Swinging Between The Extremes
I’ve always had a thing for sweets.
Not just any will do: my weakness is for treats that are a perfect combination of fat and sugar. Fudge for instance. I can eat my body weight in fudge, and still go back for ‘just one more piece’.
For the most part, I’ve been able to control my sweet tooth, and generally maintain a well-balanced, healthy diet. But there have been times in my life – episodes, let’s call them – when I overindulged.
Ok, maybe more like binged.
At times like these, the idea of giving up sweets seemed about as reasonable as severing a limb. But as with most bad habits, the euphoria in the moment was always quickly surpassed by the absolute misery that followed. During a sugar phase, I’d struggle with mood swings, irritability, weight gain, digestive discomfort, lethargy and brain fog. And of course guilt. Not fun.
Eventually, I’d hit a breaking point, and decide I needed to clean up my act. Sugar would abruptly become the evil villain in my life, and I’d purge it with the ruthlessness and fervor of a 17th century witch hunt.
Then would follow the intense cravings, the two-week sugar crash, and the constant battle to avoid situations and places where sugar might be lurking to sabotage my puritanical efforts. After some length of time of being rigidly vigilant about my sugar intake, I’d unsurprisingly fall off the wagon, and start the whole cycle over again.
Rinse and repeat.
Finding the Middle Ground
It took me many long years to finally figure out that finding an acceptable middle ground in the management of my sugar intake was a lot less work than swinging wildly between the extremes.
These days, my diet is 90% healthy, with a 10% sprinkling of things I once viewed as ‘bad for you’, including my old nemesis, sugar. I don’t eat sweets and fudge until my teeth hurt anymore, but I do allow myself the occasional indulgence of a bite of something decadent for dessert. I have a teaspoon of raw sugar in my morning coffee, but I don’t follow it with a cherry cream cheese danish for breakfast.
Most importantly, I don’t allow guilt to tag along when I opt to partake, instead choosing to enjoy my mini-indulgences with complete freedom. I no longer view sugar as the sole source of happiness in my life, but neither do I see it something inherently evil.
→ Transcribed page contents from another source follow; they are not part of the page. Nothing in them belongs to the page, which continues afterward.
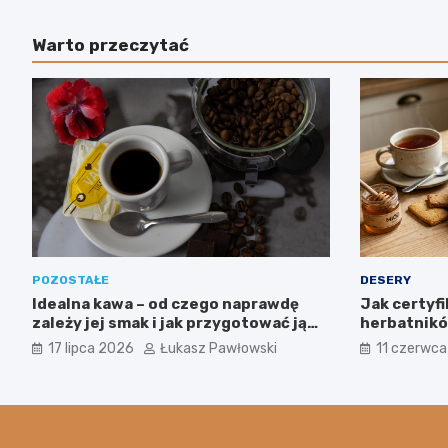
Warto przeczytać
POZOSTAŁE
DESERY
Idealna kawa – od czego naprawdę
Jak certyf
zależy jej smak i jak przygotować ją
herbatników
jak profesjonalista?
produkcji w
17 lipca 2026
Łukasz Pawłowski
11 czerwc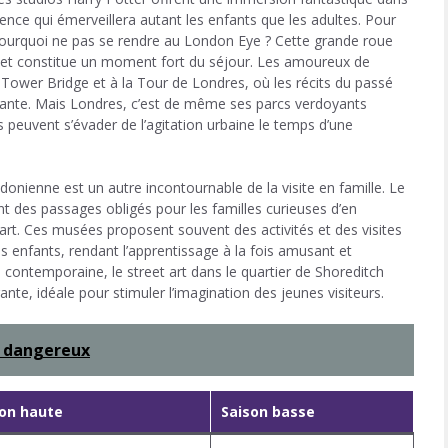
ience qui émerveillera autant les enfants que les adultes. Pour
pourquoi ne pas se rendre au London Eye ? Cette grande roue
lle et constitue un moment fort du séjour. Les amoureux de
au Tower Bridge et à la Tour de Londres, où les récits du passé
nnante. Mais Londres, c’est de même ses parcs verdoyants
peuvent s’évader de l’agitation urbaine le temps d’une
ondonienne est un autre incontournable de la visite en famille. Le
 des passages obligés pour les familles curieuses d’en
l’art. Ces musées proposent souvent des activités et des visites
 enfants, rendant l’apprentissage à la fois amusant et
 contemporaine, le street art dans le quartier de Shoreditch
nte, idéale pour stimuler l’imagination des jeunes visiteurs.
 dangereux
son haute
Saison basse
This change in my attitude and behaviors around sugar and diet in general have allowed me to focus on far more important and meaningful aspects of my life. I have more energy, both mental and physical, to put towards my work, hobbies and relationships. What was once a stressful and damaging habit has become a simple pleasure that I can enjoy on occasion.
I’ve found The Tao of sweets.
Since coming to this realization, I’ve applied the concept of The Tao to many other habits and areas of my life. Cleaning the house for instance – I no longer worry about our home being spotless when guests stop by, nor do I let it slide into a state of total anarchy, both of which require far more energy to maintain than simply keeping things generally tidy and organized. Same goes for finding a work/life balance, seeing friends and family, and exercising.
The middle ground – that reasonable, maintainable, sane balance – is far less stressful, exhausting and consuming, and far more pleasant, than swinging between the extremes.
There is freedom (and fudge) in The Tao.